Dan Sugalski wrote:
> 
> > existence of a $^T variable for controlling tainting in the same way
> > that $^W controls warnings. 
>
> So put in an RFC. :)

Dan-

Ask and ye shall receive...in POD format ala Tim...

BTW, I've posted this to both lists because your reply was. However,
since $^T wouldn't remove any functionality, unless someone had already
planned a use for it, further discussion can probably stay on
perl6-internals for now (unless you feel otherwise). Please CC: me as
I'm not on the internals list.

-Nate


=head1 TITLE

Allow on-the-fly tainting via the $^T variable

=head1 VERSION

Maintainer: Nathan Wiger <[EMAIL PROTECTED]>
Date: 31 July 2000
Version: 1
Mailing List: perl6-internals
Number: 1

=head1 Abstract

Currently, Perl requires that tainting be invoked along with the Perl
interpreter, via the -T switch. It would be nice if tainting could be
turned on and off at will via the $^T variable, just like $^W can be
used to toggle the -w warning flag.

=head1 Description

Because of the way tainting works, tracing all variables from inception
through destruction, right now tainting can only be turned on or off
globally via the -T switch. This leads to many problems, however, such
as reading a variable from a known-safe configuration file. For example:

   #! perl -T
   $ENV{PATH} = read_config_file();

is basically guaranteed to generate an "Insecure dependency in ..."
error.

The current workaround is the sacred untainting trick, i.e.

   #! perl -T
   my $unsafe = read_config_file();
   ($ENV{PATH}) = $unsafe =~ m#^(.*)$#s;    # untaint

However, as mentioned this is a workaround. While neat, it's still a
workaround...

Instead, it would be really cool if Perl6 let you do this:

   #! perl -T
   local($^T) = 0;
   $ENV{PATH} = read_config_file();
   local($^T) = 1;

Which would lead to several nifty side effects, such as:

   #! perl
   # turn on tainting only if the user said to
   $^T = 1 if $r->dir_config('PerlTaintChecks');

Hmmmmmm....

=head1 Implementation

This will avoid internals, but instead get into the details of how the
implementation should *act*:

   1. Have the tainting engine "trust" any variables declared
      when tainting is off. So:

         #! perl
         # engine assumes this is clean
         my $var = 'some_val';
         $^T = 1;
         $ENV{PATH} = $var;   # safe

      So, the tainting engine could trust $var just as if it
      had been the string '/usr/bin:/usr/sbin'.

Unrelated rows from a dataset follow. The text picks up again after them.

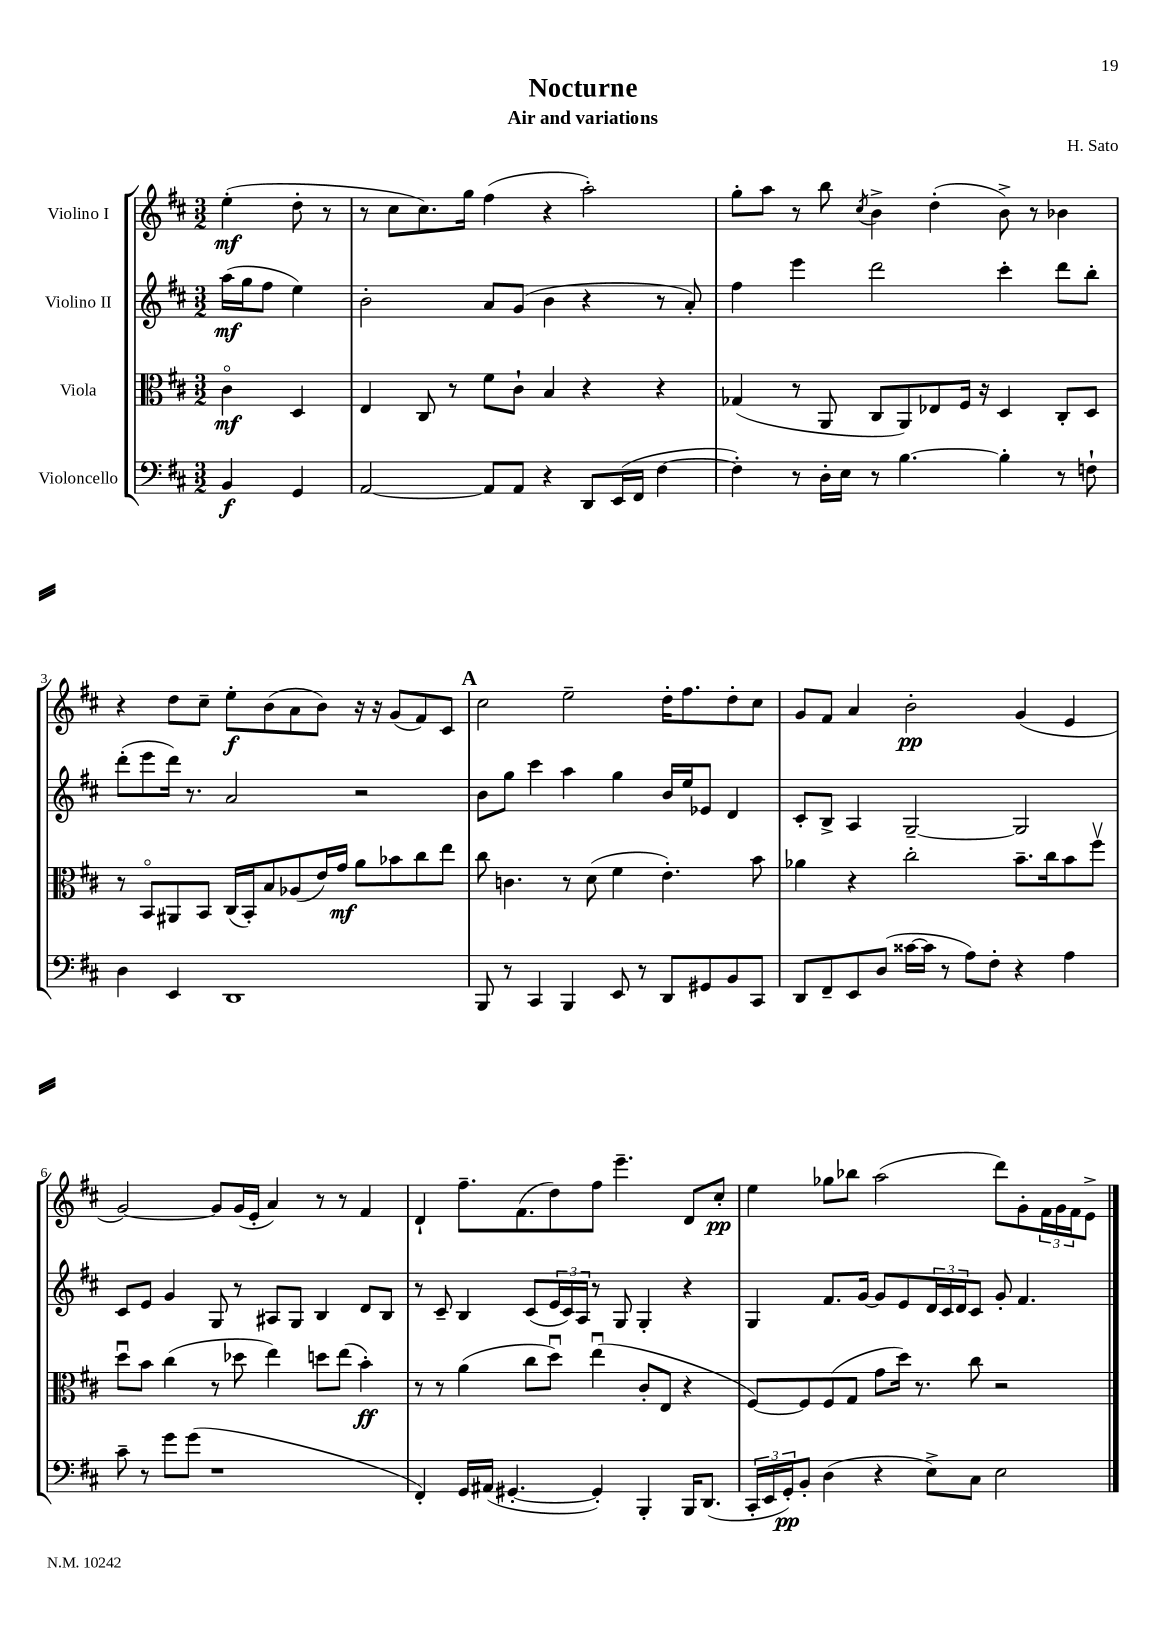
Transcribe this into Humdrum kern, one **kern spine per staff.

**kern	**kern	**kern	**kern
*staff4	*staff3	*staff2	*staff1
*clefF4	*clefC3	*clefG2	*clefG2
*k[f#c#]	*k[f#c#]	*k[f#c#]	*k[f#c#]
*M3/2	*M3/2	*M3/2	*M3/2
4BB	4c#o	(16aa	(4ee'
.	.	16gg	.
.	.	8ff#	.
4GG	4D	4ee)	8dd'
.	.	.	8r
=	=	=	=
[2AA	4E	2b'	8r
.	.	.	8cc#
.	8C#	.	8.cc#)
.	8r	.	.
.	.	.	16gg
8AA]	8f#	8a	(4ff#
8AA	8c#`	(8g	.
4r	4B	4b	4r
8DD	4r	4r	2aa')
(16EE	.	.	.
16FF#	.	.	.
[4F#	4r	8r	.
.	.	8a')	.
=	=	=	=
4F#'])	(4G-	4ff#	8gg'
.	.	.	8aa
8r	8r	4eee	8r
16D'	8AA	.	8bb
16E	.	.	.
.	.	.	8qcc#
8r	8C#	2ddd	4b^
[4.B	8AA)	.	.
.	8E-	.	(4dd'
.	16F#	.	.
.	16r	.	.
4B']	4D	4ccc#'	8b^)
.	.	.	8r
8r	8C#'	8ddd	4b-
8F`	8D	8bb'	.
=	=	=	=
4D	8r	(8ddd'	4r
.	8BBo	8eee	.
4EE	8AA#	16ddd)	8dd
.	.	8.r	.
.	8BB	.	8cc#~
1DD	(16C#	2a	8ee'
.	16BB')	.	.
.	8B	.	(8b
.	(8A-	.	8a
.	16e)	.	8b)
.	16g	.	.
.	8a	2r	16r
.	.	.	16r
.	8b-	.	(8g
.	8cc#	.	8f#)
.	8ee	.	8c#
=	=	=	=
8BBB	8cc#	8b	2cc#
8r	4.c	8gg	.
4CC#	.	4ccc#	.
4BBB	8r	4aa	2ee~
.	(8d	.	.
8EE	4f#	4gg	.
8r	.	.	.
8DD	4.e')	16b	16dd'
.	.	16ee	8.ff#
8GG#	.	8e-	.
8BB	.	4d	8dd'
8CC#	8b	.	8cc#
=	=	=	=
8DD	4a-	8c#'	8g
8FF#~	.	8B^	8f#
8EE	4r	4A	4a
(8D	.	.	.
[16c##	2cc#'	[2G~	2b'
16c##]	.	.	.
8r	.	.	.
8A)	.	.	.
8F#'	.	.	.
4r	8.b~	2G]	(4g
.	16cc#	.	.
4A	8b	.	4e
.	8ff#v	.	.
=	=	=	=
8c#~	8ddu	8c#	[2g)
8r	8b	8e	.
8g	(4cc#	4g	.
(8g	.	.	.
1r	8r	8G	8g]
.	8dd-	8r	(16g
.	.	.	16e'
.	4ee)	8A#	4a)
.	.	8G	.
.	8dd	4B	8r
.	(8ee	.	8r
.	4b')	8d	4f#
.	.	8B	.
=	=	=	=
4FF#')	8r	8r	4d`
.	8r	8c#~	.
16GG	(4a	4B	8.ff#~
(16AA#	.	.	.
[4.GG#'	.	.	.
.	.	.	(8.f#
.	8cc#	(8c#	.
.	8ddu)	24e	8dd)
.	.	24c#)	.
.	.	24A	.
4GG#'])	(4eeu	8r	8ff#
.	.	8G	4.eee~
4BBB'	8c#'	4G'	.
.	8E	.	.
16BBB	4r	4r	8d
(8.DD	.	.	.
.	.	.	8cc#'
=	=	=	=
24CC#'	[8F#)	4G	4ee
24EE	.	.	.
24GG')	.	.	.
8BB'	8F#]	.	.
(4D	(8F#	8.f#	8gg-
.	8G	.	8bb-
.	.	[16g	.
4r	8g	8g]	(2aa
.	16dd)	8e	.
.	8.r	.	.
8E^)	.	24d	.
.	.	24c#	.
.	.	24d	.
8C#	8cc#	8c#	.
2E	2r	8g'	8ddd)
.	.	4.f#	8g'
.	.	.	24f#
.	.	.	24g
.	.	.	24f#
.	.	.	8e^
==	==	==	==
*-	*-	*-	*-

   2. Nonetheless, have the tainting engine watch any tainted
      variables still. So, whatever scope (tainted or untainted)
      the variable is *initially declared in* is what it remains
      as:

         #! perl -T
         # this doesn't work, sorry
         my $unsafe_value = read_unsafe_value();
         $^T = 0;
         my $trick_var = $unsafe_value;   # try to sneak...
         $^T = 1; 
         $ENV{PATH} = $trick_var;  # nope! insecure still!

      That way, the $^T variable would not allow someone to
      easily shoot themselves in the foot by accidentally
      untainting the wrong thing.

   3. A true RFC: What to do about this?

         #! perl -T
         my $unsafe_value = read_unsafe_value();
         $^T = 0;
         my $trick_var = $unsafe_value;   # try to sneak...
         $ENV{PATH} = $trick_var;         # ???? ok ????

      The question here is: should stuff be implicitly tainted
      once tainting has been activated anywhere? There are two
      possibilities for setting $^T = 0:

         a) all tainting is turned off (like $^W)
         b) tainting for NEW OBJECTS ONLY is turned off

      So, under (a), the above would work fine, since tainting
      has simply been turned off. This is probably the most
      intuitive way to implement it.

      Idea (b) is a little more fancy. Here, existing objects
      that have already been tainted remain tainted. This just
      takes item #2 to the next step. The main difference is
      that (b) has a more "follow each variable" semantic to
      it. So, basically, once -T or $^T was specified, the
      tainting module would be active throughout the life
      of the script and watch any and all variables declared
      while $^T, even if $^T later = 0.